Extraits du livre de Claude Mouton "Notre-Dame-de-l'Atlas" aux Publications M.C.

------L'Eglise en Algérie
------Contrairement aux églises chrétiennes d'autres pays musulmans, Liban, Syrie ou Egypte, l'Eglise n'est pas d'Algérie, mais en Algérie, en état de survie précaire, sans droits, seulement tolérée, ayant perdu son patrimoine et presque tous ses lieux de culte devenus mosquées ou détruits. La religion islamique, si bien accueillie en France, ignore le principe de réciprocité.
------Actuellement , trois grands sanctuaires demeurent réservés au culte catholique. A Alger, la moderne cathédrale du Sacré-Coeur, vers le haut de la rue Michelet, où officie un prêtre berbère, et la Basilique Notre-Dame-d'Afrique, confiée à la garde des Pères Blancs. A Bône, la Basilique Saint-Augustin, dont on célèbrera la fête dans deux jours, entretenue par trois Pères Augustins maltais.
------Au diocèse d'Alger, Mgr Henri Teissier, 66 ans, a succédé au Cardinal Duval, 93 ans, mal-aimé des Algérois, et aujourd'hui décédé.
------Au diocèse d'Oran, Mgr Pierre Claverie, 47 ans, évêque Pieds-Noirs et proche d'eux en métropole, a succédé à Mgr Teissier voici 14 ans. II a négocié la transformation de la cathédrale en bibliothèque.
------Au diocèse de Constantine, où officiait Mgr Jean Scotto jusqu'en 1983, décédé en 1993, connu pour sa sympathie pro-arabe, puis Mgr Gabriel Piroird, la cathédrale est devenue mosquée.
------Au diocèse de Laghouat, Mgr Michel Gagnon est â la tête d'une douzaine de Pères Blancs répartis dans de nombreuses oasis, avec quelques petits frères et petites soeurs de Jésus. Quelques autres Pères Blancs sont répartis dans le diocèse d'Alger.
------La vie de l'Eglise est ordonnée en fonction de l'Islam, le dimanche devenu jour ordinaire. Tout signe extérieur d'identité est exclu et Mgr Gaston Jacquier a payé de sa vie le port de sa croix pectorale.
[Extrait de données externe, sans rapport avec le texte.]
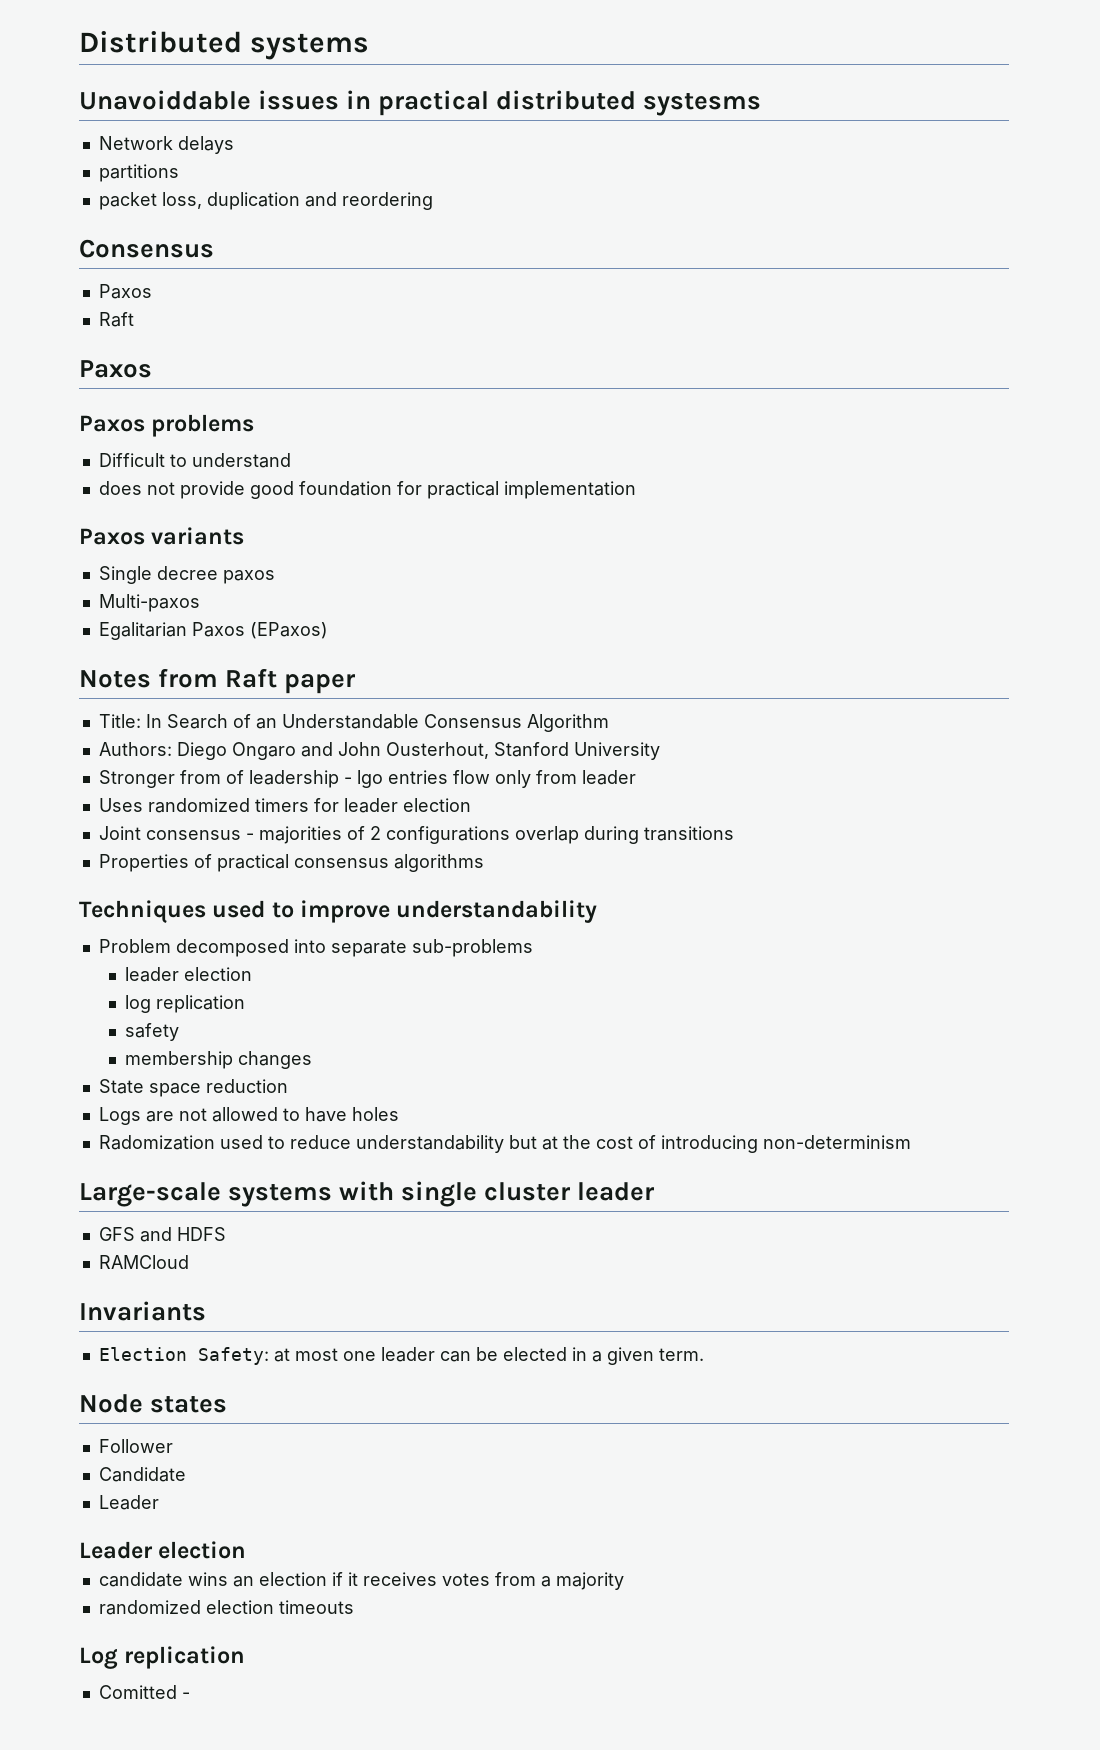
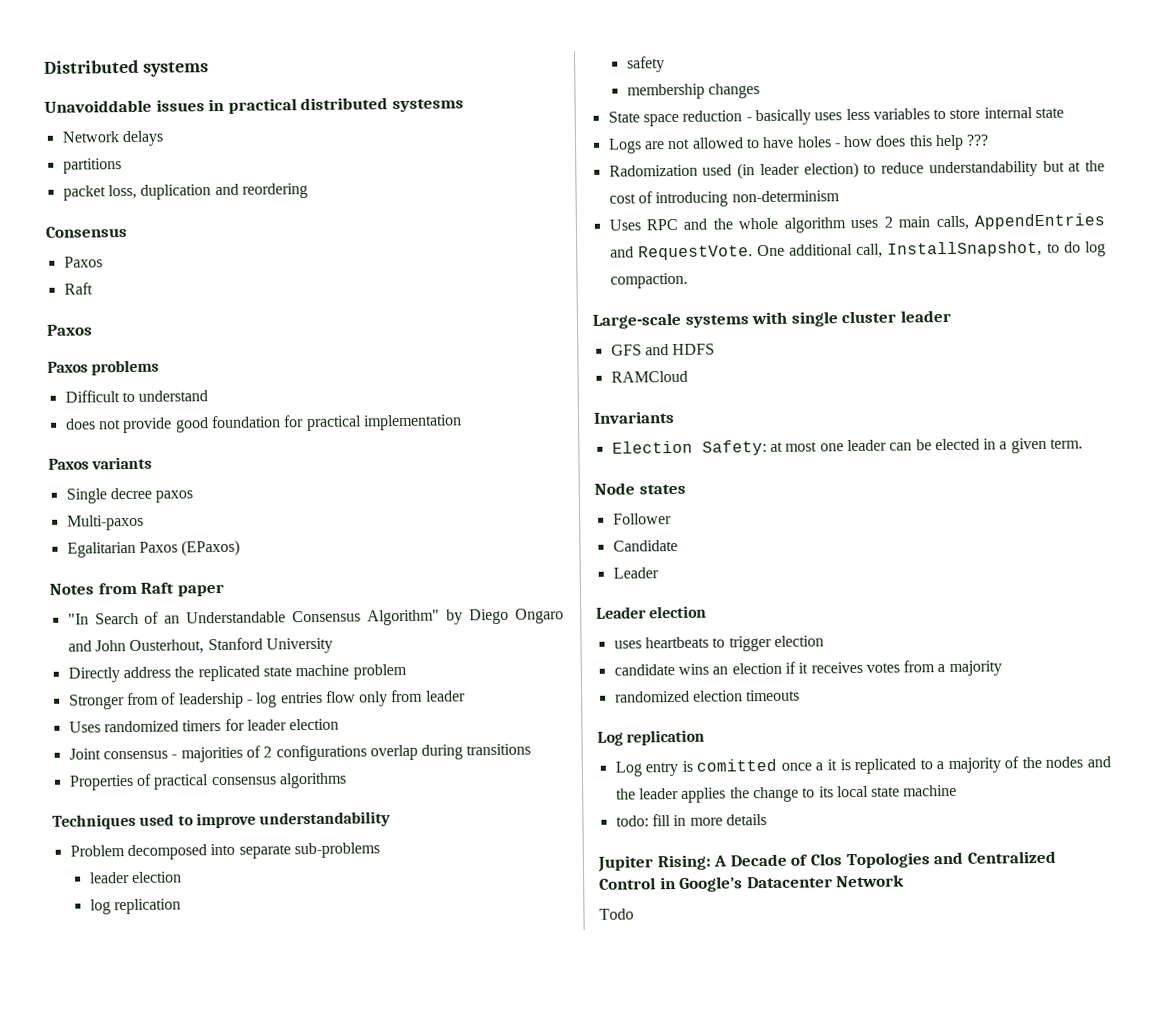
[98,714,162,728] Title: In -> [67,613,89,625] "In
[526,714,609,732] [98,742,172,756] Algorithm // Authors: -> [367,609,464,626] Algorithm" by
(660, 751) none -> [67,663,407,683] // Directly address the replicated state machine problem
[356,770,383,788] lgo -> [256,692,278,708] log
(288, 1086) none -> [745,107,1065,126] - basically uses less variables to store internal state
(399, 1114) none -> [834,134,990,151] - how does this help ???
(263, 1142) none -> [737,161,859,180] (in leader election)
(911, 1142) none -> [608,213,1105,233] [609,240,1106,261] [609,272,688,289] // Uses RPC and the whole algorithm uses 2 main calls, AppendEntries and RequestVote. One additional call, InstallSnapshot, to do log compaction.
(247, 1550) none -> [613,635,824,652] // uses heartbeats to trigger election
[98,1685,190,1699] Comitted - -> [614,756,1111,777] [615,784,958,803] [615,814,767,827] [597,850,1056,872] [599,874,906,892] [599,908,634,920] Log entry is comitted once a it is replicated to a majority of the nodes and the leader applies the change to its local state machine // todo: fill in more details // Jupiter Rising: A Decade of Clos Topologies and Centralized Control in Google’s Datacenter Network // Todo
------Seuls deux monastères avaient survécu à la montée de l'intégrisme et du FIS.
------Celui des Clarisses, à Saint-Eugène qui, en proie à des difficultés financières et ayant perdu leur aumônier, l'un des quatre Pères Blancs assassinés à Tizi-Ouzou, sont parties fin février 1996, regrettées, accompagnées par l'armée, une trentaine au total, relogées à Nimes.
------Celui de Notre-Dame-de-l'Atlas, à Tib-Harine, près de Médéa, où les moines cisterciens, pieux et mystiques, exploitaient 374 ha avant l'indépendance : 7 d'entre eux sur 9 ont été enlevés le 26 mars 1996 et seront assassinés deux mois après.
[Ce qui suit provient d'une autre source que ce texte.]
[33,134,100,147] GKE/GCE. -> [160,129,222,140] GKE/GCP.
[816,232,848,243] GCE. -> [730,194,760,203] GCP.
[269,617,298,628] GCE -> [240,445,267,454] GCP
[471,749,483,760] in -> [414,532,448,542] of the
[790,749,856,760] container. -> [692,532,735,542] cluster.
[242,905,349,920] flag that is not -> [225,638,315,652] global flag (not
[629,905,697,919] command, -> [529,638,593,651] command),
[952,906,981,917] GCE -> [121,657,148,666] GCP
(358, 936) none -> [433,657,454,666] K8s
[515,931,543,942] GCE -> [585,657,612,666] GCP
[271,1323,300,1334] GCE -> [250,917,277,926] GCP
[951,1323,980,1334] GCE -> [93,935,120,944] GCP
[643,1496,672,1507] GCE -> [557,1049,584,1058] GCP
------Ces prêtres en Algérie, une centaine aujourd'hui, tous volontaires, demeurés par vocation, matériellement démunis, souvent efficaces, représentent la chrétienté dans notre terre perdue et si critiquable qu'ait été le comportement de certains d'entre eux pendant la guerre d'Algérie, nous ne pouvons porter de jugement. S'il y avait encore une vraie charité, l'Eglise mènerait grand deuil, plus solennel, réitéré, à l'exemple de Jacob pleurant sur la tunique de son fils Joseph et les médias s'appesantiraient sur ce meurtre comme ils surent le faire en un autre temps pour des captifs au Liban.

Dr G. Pélissier

------Il aurait été préférable de manifester sur le "Parvis des Droits de l'Homme" à Paris, pendant ces deux mois de captivité, chaque jour durant, afin de leur sauver la vie plutôt que de déposer ces pauvres marguerites, une fois le meurtre consommé.